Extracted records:

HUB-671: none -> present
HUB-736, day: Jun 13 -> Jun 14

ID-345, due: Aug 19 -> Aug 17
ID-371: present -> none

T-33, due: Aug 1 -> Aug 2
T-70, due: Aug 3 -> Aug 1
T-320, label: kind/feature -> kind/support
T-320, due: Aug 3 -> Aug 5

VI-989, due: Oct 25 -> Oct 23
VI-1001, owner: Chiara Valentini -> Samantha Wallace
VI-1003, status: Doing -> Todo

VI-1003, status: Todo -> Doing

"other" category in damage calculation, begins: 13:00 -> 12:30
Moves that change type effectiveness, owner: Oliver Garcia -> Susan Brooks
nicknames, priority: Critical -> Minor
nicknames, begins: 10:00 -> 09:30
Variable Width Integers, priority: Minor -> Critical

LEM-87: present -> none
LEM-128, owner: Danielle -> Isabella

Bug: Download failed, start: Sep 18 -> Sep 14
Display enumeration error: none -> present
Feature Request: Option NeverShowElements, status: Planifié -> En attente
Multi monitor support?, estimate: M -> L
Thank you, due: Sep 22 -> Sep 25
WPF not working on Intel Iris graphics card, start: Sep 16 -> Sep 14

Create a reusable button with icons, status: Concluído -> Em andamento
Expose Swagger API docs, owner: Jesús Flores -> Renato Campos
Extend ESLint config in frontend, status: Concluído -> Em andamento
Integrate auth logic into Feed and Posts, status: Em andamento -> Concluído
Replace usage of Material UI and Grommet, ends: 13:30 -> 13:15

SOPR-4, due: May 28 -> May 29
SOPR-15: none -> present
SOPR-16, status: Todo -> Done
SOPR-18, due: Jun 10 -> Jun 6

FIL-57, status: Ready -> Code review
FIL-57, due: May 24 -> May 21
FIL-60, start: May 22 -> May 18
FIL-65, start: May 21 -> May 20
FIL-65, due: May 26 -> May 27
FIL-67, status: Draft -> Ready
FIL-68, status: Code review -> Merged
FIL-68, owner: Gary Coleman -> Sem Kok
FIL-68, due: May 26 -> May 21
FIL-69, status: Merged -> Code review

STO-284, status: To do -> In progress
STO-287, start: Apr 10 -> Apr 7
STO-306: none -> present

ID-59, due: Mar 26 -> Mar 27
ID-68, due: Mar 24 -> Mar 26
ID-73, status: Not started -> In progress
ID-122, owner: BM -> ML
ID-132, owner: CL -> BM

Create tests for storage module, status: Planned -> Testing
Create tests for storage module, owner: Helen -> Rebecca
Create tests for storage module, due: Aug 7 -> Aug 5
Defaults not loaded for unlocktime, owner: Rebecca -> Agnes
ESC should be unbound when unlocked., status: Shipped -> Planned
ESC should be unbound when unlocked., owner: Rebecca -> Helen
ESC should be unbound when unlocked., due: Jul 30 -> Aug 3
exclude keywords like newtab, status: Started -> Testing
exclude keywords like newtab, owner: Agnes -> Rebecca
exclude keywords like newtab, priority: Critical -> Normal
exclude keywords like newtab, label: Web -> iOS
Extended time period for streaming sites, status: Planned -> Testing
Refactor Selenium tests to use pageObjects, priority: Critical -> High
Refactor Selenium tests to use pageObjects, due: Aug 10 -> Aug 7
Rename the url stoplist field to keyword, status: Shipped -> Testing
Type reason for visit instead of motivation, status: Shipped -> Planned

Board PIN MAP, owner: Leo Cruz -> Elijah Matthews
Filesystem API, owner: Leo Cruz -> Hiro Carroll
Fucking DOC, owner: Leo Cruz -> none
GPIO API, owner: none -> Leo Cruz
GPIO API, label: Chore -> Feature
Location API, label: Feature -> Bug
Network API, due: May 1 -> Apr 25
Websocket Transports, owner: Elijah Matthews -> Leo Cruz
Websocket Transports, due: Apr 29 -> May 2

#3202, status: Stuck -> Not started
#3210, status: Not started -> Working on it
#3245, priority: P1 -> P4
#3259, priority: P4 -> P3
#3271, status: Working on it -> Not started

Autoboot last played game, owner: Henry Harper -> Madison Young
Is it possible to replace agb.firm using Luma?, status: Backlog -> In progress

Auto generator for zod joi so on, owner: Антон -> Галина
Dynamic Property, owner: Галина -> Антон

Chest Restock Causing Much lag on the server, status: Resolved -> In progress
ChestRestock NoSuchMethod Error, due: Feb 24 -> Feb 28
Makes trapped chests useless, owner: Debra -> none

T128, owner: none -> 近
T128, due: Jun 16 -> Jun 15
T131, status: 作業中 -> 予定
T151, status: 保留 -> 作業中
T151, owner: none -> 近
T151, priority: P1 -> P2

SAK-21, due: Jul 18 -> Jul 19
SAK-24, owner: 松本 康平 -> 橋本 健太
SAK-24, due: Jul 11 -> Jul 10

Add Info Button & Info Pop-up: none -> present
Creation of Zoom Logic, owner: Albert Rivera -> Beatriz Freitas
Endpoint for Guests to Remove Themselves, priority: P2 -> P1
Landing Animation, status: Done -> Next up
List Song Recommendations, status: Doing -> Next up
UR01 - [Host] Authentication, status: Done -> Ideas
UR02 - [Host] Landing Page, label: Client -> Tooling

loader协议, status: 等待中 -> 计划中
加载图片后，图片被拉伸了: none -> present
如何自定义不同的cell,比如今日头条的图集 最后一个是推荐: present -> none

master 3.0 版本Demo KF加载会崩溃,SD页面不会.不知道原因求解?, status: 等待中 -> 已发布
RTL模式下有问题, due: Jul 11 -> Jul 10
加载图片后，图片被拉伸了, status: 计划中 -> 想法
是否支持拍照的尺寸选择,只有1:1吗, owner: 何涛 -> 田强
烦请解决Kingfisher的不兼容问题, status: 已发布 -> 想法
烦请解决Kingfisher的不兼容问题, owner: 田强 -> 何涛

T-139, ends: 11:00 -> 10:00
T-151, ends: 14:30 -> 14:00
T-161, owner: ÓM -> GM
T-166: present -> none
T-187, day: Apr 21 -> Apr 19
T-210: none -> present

__Your assignment__
Every entry above must be returned word for word.

__Task solution__
HUB-671: none -> present
HUB-736, day: Jun 13 -> Jun 14

ID-345, due: Aug 19 -> Aug 17
ID-371: present -> none

T-33, due: Aug 1 -> Aug 2
T-70, due: Aug 3 -> Aug 1
T-320, label: kind/feature -> kind/support
T-320, due: Aug 3 -> Aug 5

VI-989, due: Oct 25 -> Oct 23
VI-1001, owner: Chiara Valentini -> Samantha Wallace
VI-1003, status: Doing -> Todo

VI-1003, status: Todo -> Doing

"other" category in damage calculation, begins: 13:00 -> 12:30
Moves that change type effectiveness, owner: Oliver Garcia -> Susan Brooks
nicknames, priority: Critical -> Minor
nicknames, begins: 10:00 -> 09:30
Variable Width Integers, priority: Minor -> Critical

LEM-87: present -> none
LEM-128, owner: Danielle -> Isabella

Bug: Download failed, start: Sep 18 -> Sep 14
Display enumeration error: none -> present
Feature Request: Option NeverShowElements, status: Planifié -> En attente
Multi monitor support?, estimate: M -> L
Thank you, due: Sep 22 -> Sep 25
WPF not working on Intel Iris graphics card, start: Sep 16 -> Sep 14

Create a reusable button with icons, status: Concluído -> Em andamento
Expose Swagger API docs, owner: Jesús Flores -> Renato Campos
Extend ESLint config in frontend, status: Concluído -> Em andamento
Integrate auth logic into Feed and Posts, status: Em andamento -> Concluído
Replace usage of Material UI and Grommet, ends: 13:30 -> 13:15

SOPR-4, due: May 28 -> May 29
SOPR-15: none -> present
SOPR-16, status: Todo -> Done
SOPR-18, due: Jun 10 -> Jun 6

FIL-57, status: Ready -> Code review
FIL-57, due: May 24 -> May 21
FIL-60, start: May 22 -> May 18
FIL-65, start: May 21 -> May 20
FIL-65, due: May 26 -> May 27
FIL-67, status: Draft -> Ready
FIL-68, status: Code review -> Merged
FIL-68, owner: Gary Coleman -> Sem Kok
FIL-68, due: May 26 -> May 21
FIL-69, status: Merged -> Code review

STO-284, status: To do -> In progress
STO-287, start: Apr 10 -> Apr 7
STO-306: none -> present

ID-59, due: Mar 26 -> Mar 27
ID-68, due: Mar 24 -> Mar 26
ID-73, status: Not started -> In progress
ID-122, owner: BM -> ML
ID-132, owner: CL -> BM

Create tests for storage module, status: Planned -> Testing
Create tests for storage module, owner: Helen -> Rebecca
Create tests for storage module, due: Aug 7 -> Aug 5
Defaults not loaded for unlocktime, owner: Rebecca -> Agnes
ESC should be unbound when unlocked., status: Shipped -> Planned
ESC should be unbound when unlocked., owner: Rebecca -> Helen
ESC should be unbound when unlocked., due: Jul 30 -> Aug 3
exclude keywords like newtab, status: Started -> Testing
exclude keywords like newtab, owner: Agnes -> Rebecca
exclude keywords like newtab, priority: Critical -> Normal
exclude keywords like newtab, label: Web -> iOS
Extended time period for streaming sites, status: Planned -> Testing
Refactor Selenium tests to use pageObjects, priority: Critical -> High
Refactor Selenium tests to use pageObjects, due: Aug 10 -> Aug 7
Rename the url stoplist field to keyword, status: Shipped -> Testing
Type reason for visit instead of motivation, status: Shipped -> Planned

Board PIN MAP, owner: Leo Cruz -> Elijah Matthews
Filesystem API, owner: Leo Cruz -> Hiro Carroll
Fucking DOC, owner: Leo Cruz -> none
GPIO API, owner: none -> Leo Cruz
GPIO API, label: Chore -> Feature
Location API, label: Feature -> Bug
Network API, due: May 1 -> Apr 25
Websocket Transports, owner: Elijah Matthews -> Leo Cruz
Websocket Transports, due: Apr 29 -> May 2

#3202, status: Stuck -> Not started
#3210, status: Not started -> Working on it
#3245, priority: P1 -> P4
#3259, priority: P4 -> P3
#3271, status: Working on it -> Not started

Autoboot last played game, owner: Henry Harper -> Madison Young
Is it possible to replace agb.firm using Luma?, status: Backlog -> In progress

Auto generator for zod joi so on, owner: Антон -> Галина
Dynamic Property, owner: Галина -> Антон

Chest Restock Causing Much lag on the server, status: Resolved -> In progress
ChestRestock NoSuchMethod Error, due: Feb 24 -> Feb 28
Makes trapped chests useless, owner: Debra -> none

T128, owner: none -> 近
T128, due: Jun 16 -> Jun 15
T131, status: 作業中 -> 予定
T151, status: 保留 -> 作業中
T151, owner: none -> 近
T151, priority: P1 -> P2

SAK-21, due: Jul 18 -> Jul 19
SAK-24, owner: 松本 康平 -> 橋本 健太
SAK-24, due: Jul 11 -> Jul 10

Add Info Button & Info Pop-up: none -> present
Creation of Zoom Logic, owner: Albert Rivera -> Beatriz Freitas
Endpoint for Guests to Remove Themselves, priority: P2 -> P1
Landing Animation, status: Done -> Next up
List Song Recommendations, status: Doing -> Next up
UR01 - [Host] Authentication, status: Done -> Ideas
UR02 - [Host] Landing Page, label: Client -> Tooling

loader协议, status: 等待中 -> 计划中
加载图片后，图片被拉伸了: none -> present
如何自定义不同的cell,比如今日头条的图集 最后一个是推荐: present -> none

master 3.0 版本Demo KF加载会崩溃,SD页面不会.不知道原因求解?, status: 等待中 -> 已发布
RTL模式下有问题, due: Jul 11 -> Jul 10
加载图片后，图片被拉伸了, status: 计划中 -> 想法
是否支持拍照的尺寸选择,只有1:1吗, owner: 何涛 -> 田强
烦请解决Kingfisher的不兼容问题, status: 已发布 -> 想法
烦请解决Kingfisher的不兼容问题, owner: 田强 -> 何涛

T-139, ends: 11:00 -> 10:00
T-151, ends: 14:30 -> 14:00
T-161, owner: ÓM -> GM
T-166: present -> none
T-187, day: Apr 21 -> Apr 19
T-210: none -> present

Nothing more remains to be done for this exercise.